Wednesday, April 15, 2009

Some Nerve

Some Nerve
Jane Heller


In a Nutshell
Ann Roth is everything a journalist is stereotyped to be, bar one thing: she’s nice. She doesn’t fish for gossip, she doesn’t write stories based on rumours, and she doesn’t badger people for comments. It’s for this reason, however, she’s about to lose her job. Unless she can become a “killer journalist” and get an interview with the incredibly reclusive it-boy Malcom Goddard, she’ll get kicked off the staff at Famous magazine. So Ann does the only thing, really, someone can do when their head is on the chopping block—she breaks her own rules. And it almost works, too. She gets the interview, but on one condition: it must be done on a plane while Malcom is flying. Pity Ann has a phobia of flying.


Mustering up as much dignity as possible, she returns home to Missouri, jobless and depressed. But just when she’s about to give up on ever getting her job at Famous back, a miracle occurs: it just so happens that Malcom has just been booked in for surgery at the local Missouri hospital. Ann will do whatever it takes to get an interview out of him—but what will it cost her in the end?

What’s right with it?
Ann, for being so nice, is refreshingly blunt in a world where fluff and ass-kissing gets you everywhere. As a journalist-in-training myself, her desperation to get the story is something I can sympathise with—it makes her situation extremely realistic. Her family, too, is a constant source of amusement—a bunch of phobics, with fears of everything from medicine to walking outdoors.

What’s wrong with it?
While I was reading the book I got the distinct impression that Heller was trying to write a story far more serious than it actually is. The constant attempts at questioning morality and ethics are half-hearted at best, and you don’t believe them anyway. It’s clear from the very basis of the plot—volunteering at a hospital, befriending the star to get the interview—that there is nothing righteous about what Ann is trying to do, even though Heller would like us to believe otherwise. In the end, she goes just as low as she can go to get the story. Desperation calls for drastic measures, and for Ann it is to completely disregard the beliefs that so cemented her personality in the first half of the story.

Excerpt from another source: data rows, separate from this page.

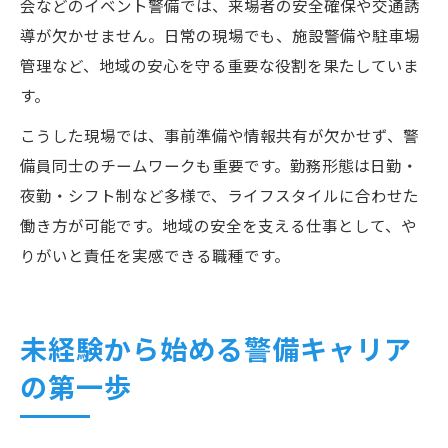
会などのイベント警備では、来場者の安全確保や交通誘
導が欠かせません。日常の現場でも、施設警備や駐車場
管理など、地域の安心を守る重要な役割を果たしていま
す。
こうした現場では、事前準備や情報共有が欠かせず、警
備員同士のチームワークも重要です。勤務形態は日勤・
夜勤・シフト制など多様で、ライフスタイルに合わせた
働き方が可能です。地域の安全を支える仕事として、や
りがいと責任を実感できる職種です。
未経験から始める警備キャリア
の第一歩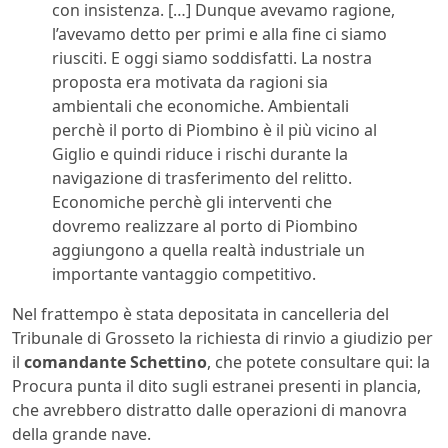
con insistenza. […] Dunque avevamo ragione,
l’avevamo detto per primi e alla fine ci siamo
riusciti. E oggi siamo soddisfatti. La nostra
proposta era motivata da ragioni sia
ambientali che economiche. Ambientali
perchè il porto di Piombino è il più vicino al
Giglio e quindi riduce i rischi durante la
navigazione di trasferimento del relitto.
Economiche perchè gli interventi che
dovremo realizzare al porto di Piombino
aggiungono a quella realtà industriale un
importante vantaggio competitivo.
Nel frattempo è stata depositata in cancelleria del
Tribunale di Grosseto la richiesta di rinvio a giudizio per
il
comandante Schettino
, che potete consultare qui: la
Procura punta il dito sugli estranei presenti in plancia,
che avrebbero distratto dalle operazioni di manovra
della grande nave.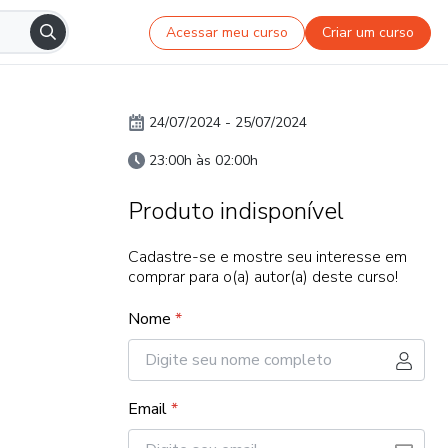
Acessar meu curso
Criar um curso
24/07/2024
-
25/07/2024
23:00h às 02:00h
Produto indisponível
Cadastre-se e mostre seu interesse em
comprar para o(a) autor(a) deste curso!
Nome
*
Email
*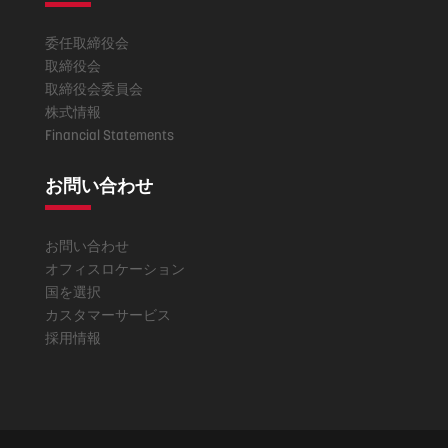
委任取締役会
取締役会
取締役会委員会
株式情報
Financial Statements
お問い合わせ
お問い合わせ
オフィスロケーション
国を選択
カスタマーサービス
採用情報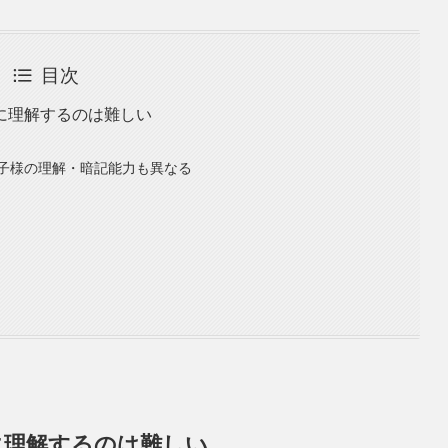
目次
に理解するのは難しい
子様の理解・暗記能力も異なる
に理解するのは難しい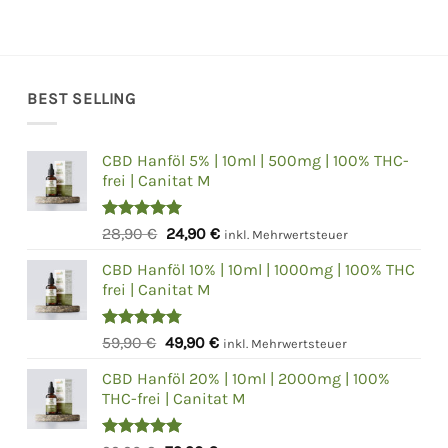
BEST SELLING
CBD Hanföl 5% | 10ml | 500mg | 100% THC-
frei | Canitat M
Bewertet
Ursprünglicher
Aktueller
28,90
€
24,90
€
inkl. Mehrwertsteuer
mit
5.00
Preis
Preis
von 5
CBD Hanföl 10% | 10ml | 1000mg | 100% THC
war:
ist:
frei | Canitat M
28,90 €
24,90 €.
Bewertet
Ursprünglicher
Aktueller
59,90
€
49,90
€
inkl. Mehrwertsteuer
mit
4.75
Preis
Preis
von 5
CBD Hanföl 20% | 10ml | 2000mg | 100%
war:
ist:
THC-frei | Canitat M
59,90 €
49,90 €.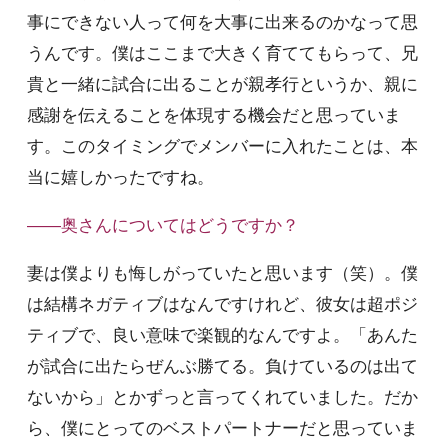
事にできない人って何を大事に出来るのかなって思
うんです。僕はここまで大きく育ててもらって、兄
貴と一緒に試合に出ることが親孝行というか、親に
感謝を伝えることを体現する機会だと思っていま
す。このタイミングでメンバーに入れたことは、本
当に嬉しかったですね。
――奥さんについてはどうですか？
妻は僕よりも悔しがっていたと思います（笑）。僕
は結構ネガティブはなんですけれど、彼女は超ポジ
ティブで、良い意味で楽観的なんですよ。「あんた
が試合に出たらぜんぶ勝てる。負けているのは出て
ないから」とかずっと言ってくれていました。だか
ら、僕にとってのベストパートナーだと思っていま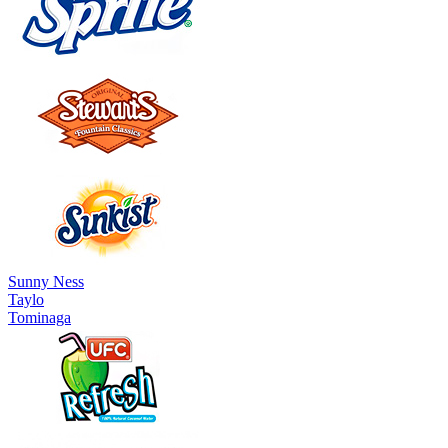
Sunny Ness
Taylo
Tominaga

Even though the story, and its outcome, has been done many times in many different ways, I found the author didn’t succeed in making any parts of it original. She obviously tried, by weaving in various sub-plots to give the story more depth, but it didn’t work—ultimately resulting in a plot that is riddled with more holes than Swiss cheese. Many of these subplots—such as the shady dealings of the hospital—are only explored a little, and then completely dropped towards the end without further mention, even those that had quite serious undertones. I got the impression they were just merely space-fillers, which in my opinion is just a waste of pages.

Last word
Even though a deeper plot was attempted, in the end Some Nerve is just a mindless, breezy chick-lit. The plot was just too convenient, even for suspended disbelief, and it gives the impression of work that is only partially finished.